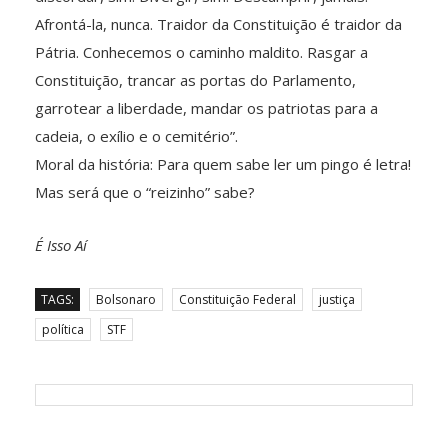
Afrontá-la, nunca. Traidor da Constituição é traidor da
Pátria. Conhecemos o caminho maldito. Rasgar a
Constituição, trancar as portas do Parlamento,
garrotear a liberdade, mandar os patriotas para a
cadeia, o exílio e o cemitério”.
Moral da história: Para quem sabe ler um pingo é letra!
Mas será que o “reizinho” sabe?
É Isso Aí
TAGS:
Bolsonaro
Constituição Federal
justiça
política
STF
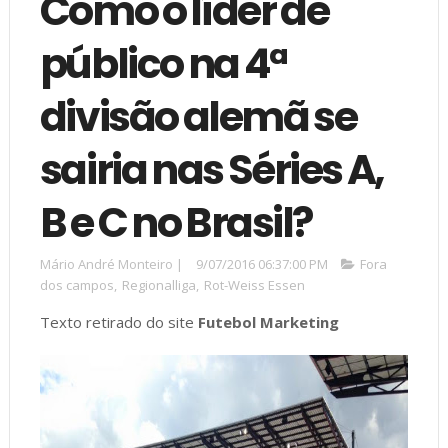
Como o líder de
público na 4ª
divisão alemã se
sairia nas Séries A,
B e C no Brasil?
Mário André Monteiro
|
9/07/2016 06:37:00 PM
Fora
dos campos
,
Regionalliga
,
Rot-Weiss Essen
Texto retirado do site
Futebol Marketing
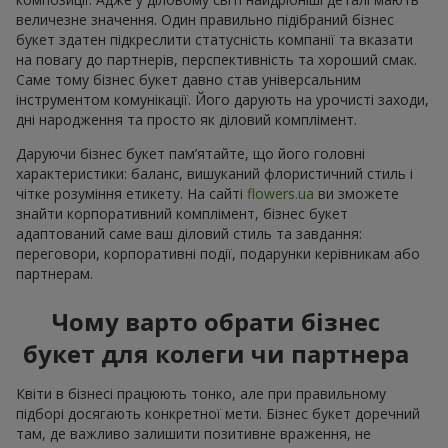
величезне значення. Один правильно підібраний бізнес
букет здатен підкреслити статусність компанії та вказати
на повагу до партнерів, перспективність та хороший смак.
Саме тому бізнес букет давно став універсальним
інструментом комунікації. Його дарують на урочисті заходи,
дні народження та просто як діловий комплімент.
Даруючи бізнес букет пам’ятайте, що його головні
характеристики: баланс, вишуканий флористичний стиль і
чітке розуміння етикету. На сайті
flowers.ua
ви зможете
знайти корпоративний комплімент, бізнес букет
адаптований саме ваш діловий стиль та завдання:
переговори, корпоративні події, подарунки керівникам або
партнерам.
Чому варто обрати бізнес
букет для колеги чи партнера
Квіти в бізнесі працюють тонко, але при правильному
підборі досягають конкретної мети. Бізнес букет доречний
там, де важливо залишити позитивне враження, не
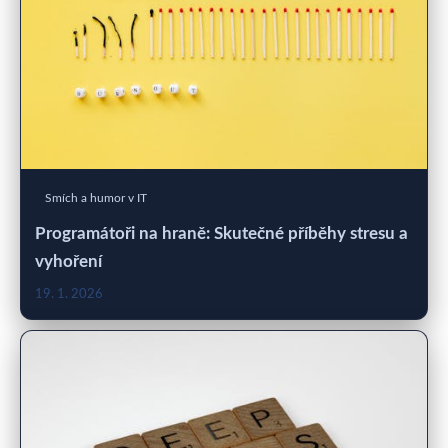
Smích a humor v IT
Programátoři na hraně: Skutečné příběhy stresu a
vyhoření
19. 1. 2026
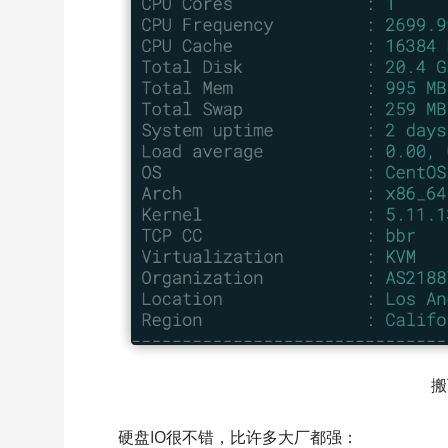
搬
硬盘IO很不错，比许多大厂都强：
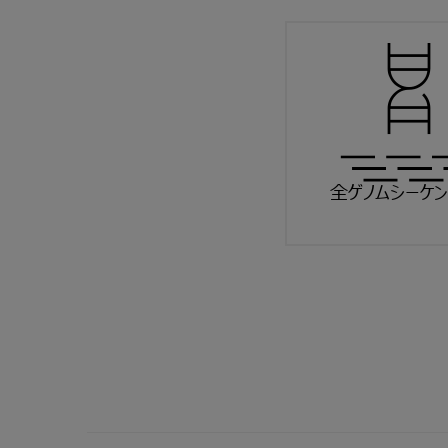
全ゲノムシーケン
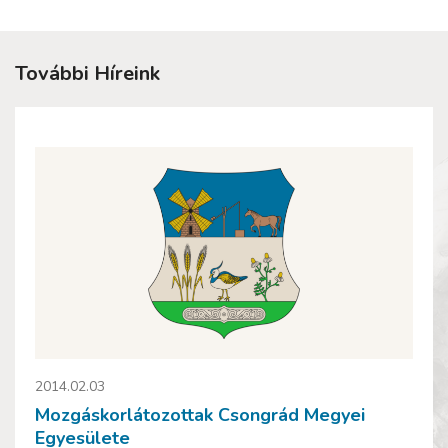
További Híreink
2014.02.03
Mozgáskorlátozottak Csongrád Megyei
Egyesülete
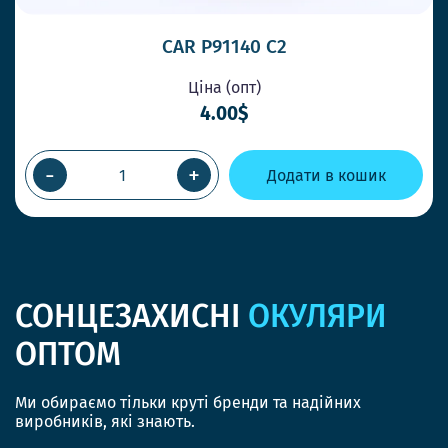
CAR P91140 C2
Ціна (опт)
4.00$
-
+
Додати в кошик
СОНЦЕЗАХИСНІ
ОКУЛЯРИ
ОПТОМ
Ми обираємо тільки круті бренди та надійних
виробників, які знають.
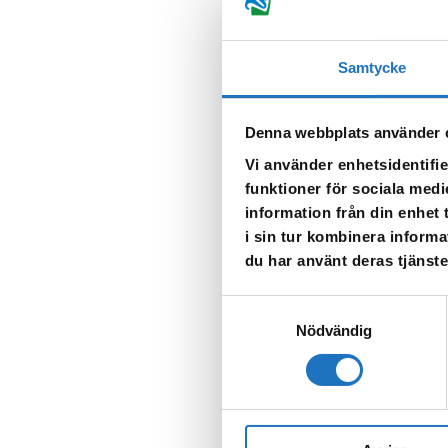
När vattnet släpps på igen k
2024-12-18 kl 13:22
Samtycke
Underhållsarbetet pågår
Denna webbplats använder 
Vattenkärror finns placera
Vi använder enhetsidentifie
När vattnet släpps på igen k
funktioner för sociala medi
information från din enhet
2024-12-17 kl 15.47
i sin tur kombinera informa
Vattnet till din fastighet
du har använt deras tjänste
Flera adresser är påverkad
Samtyckesval
Nödvändig
Nämdemansvägen
Länsmanvägen
Tvärvägen
Solbäcksvägen
Kaplansvägen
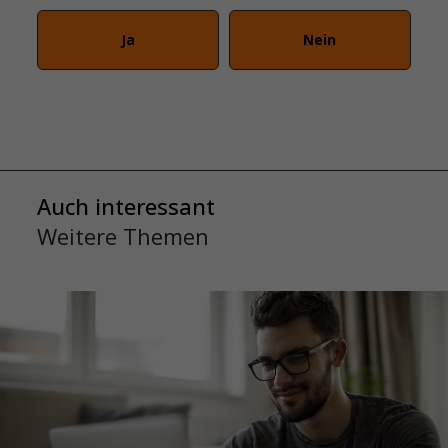
Ja
Nein
Auch interessant
Weitere Themen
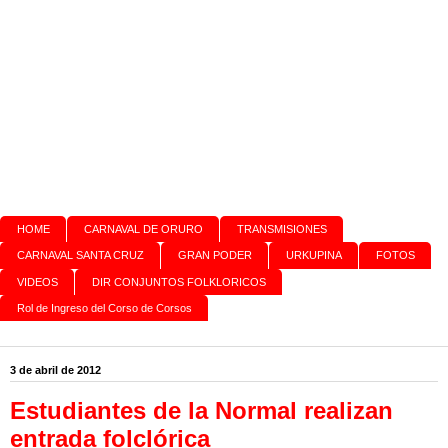
HOME
CARNAVAL DE ORURO
TRANSMISIONES
CARNAVAL SANTA CRUZ
GRAN PODER
URKUPINA
FOTOS
VIDEOS
DIR CONJUNTOS FOLKLORICOS
Rol de Ingreso del Corso de Corsos
3 de abril de 2012
Estudiantes de la Normal realizan
entrada folclórica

## What you need to do
Reproduce each record from above exactly; pictures do not belong in the copy.

## Expected answer
Afrontá-la, nunca. Traidor da Constituição é traidor da
Pátria. Conhecemos o caminho maldito. Rasgar a
Constituição, trancar as portas do Parlamento,
garrotear a liberdade, mandar os patriotas para a
cadeia, o exílio e o cemitério”.
Moral da história: Para quem sabe ler um pingo é letra!
Mas será que o “reizinho” sabe?
É Isso Aí
TAGS:
Bolsonaro
Constituição Federal
justiça
política
STF
Como o líder de
público na 4ª
divisão alemã se
sairia nas Séries A,
B e C no Brasil?
Mário André Monteiro
|
9/07/2016 06:37:00 PM
Fora
dos campos
,
Regionalliga
,
Rot-Weiss Essen
Texto retirado do site
Futebol Marketing
величезне значення. Один правильно підібраний бізнес
букет здатен підкреслити статусність компанії та вказати
на повагу до партнерів, перспективність та хороший смак.
Саме тому бізнес букет давно став універсальним
інструментом комунікації. Його дарують на урочисті заходи,
дні народження та просто як діловий комплімент.
Даруючи бізнес букет пам’ятайте, що його головні
характеристики: баланс, вишуканий флористичний стиль і
чітке розуміння етикету. На сайті
flowers.ua
ви зможете
знайти корпоративний комплімент, бізнес букет
адаптований саме ваш діловий стиль та завдання:
переговори, корпоративні події, подарунки керівникам або
партнерам.
Чому варто обрати бізнес
букет для колеги чи партнера
Квіти в бізнесі працюють тонко, але при правильному
підборі досягають конкретної мети. Бізнес букет доречний
там, де важливо залишити позитивне враження, не
Smích a humor v IT
Programátoři na hraně: Skutečné příběhy stresu a
vyhoření
19. 1. 2026
搬
硬盘IO很不错，比许多大厂都强：
全ゲノムシーケン
További Híreink
2014.02.03
Mozgáskorlátozottak Csongrád Megyei
Egyesülete
CAR P91140 C2
Ціна (опт)
4.00$
-
+
Додати в кошик
СОНЦЕЗАХИСНІ
ОКУЛЯРИ
ОПТОМ
Ми обираємо тільки круті бренди та надійних
виробників, які знають.
När vattnet släpps på igen k
2024-12-18 kl 13:22
Samtycke
Underhållsarbetet pågår
Denna webbplats använder 
Vattenkärror finns placera
Vi använder enhetsidentifie
När vattnet släpps på igen k
funktioner för sociala medi
information från din enhet
2024-12-17 kl 15.47
i sin tur kombinera informa
Vattnet till din fastighet
du har använt deras tjänste
Flera adresser är påverkad
Samtyckesval
Nödvändig
Nämdemansvägen
Länsmanvägen
Tvärvägen
Solbäcksvägen
Kaplansvägen
Ja
Nein
Auch interessant
Weitere Themen
HOME
CARNAVAL DE ORURO
TRANSMISIONES
CARNAVAL SANTA CRUZ
GRAN PODER
URKUPINA
FOTOS
VIDEOS
DIR CONJUNTOS FOLKLORICOS
Rol de Ingreso del Corso de Corsos
3 de abril de 2012
Estudiantes de la Normal realizan
entrada folclórica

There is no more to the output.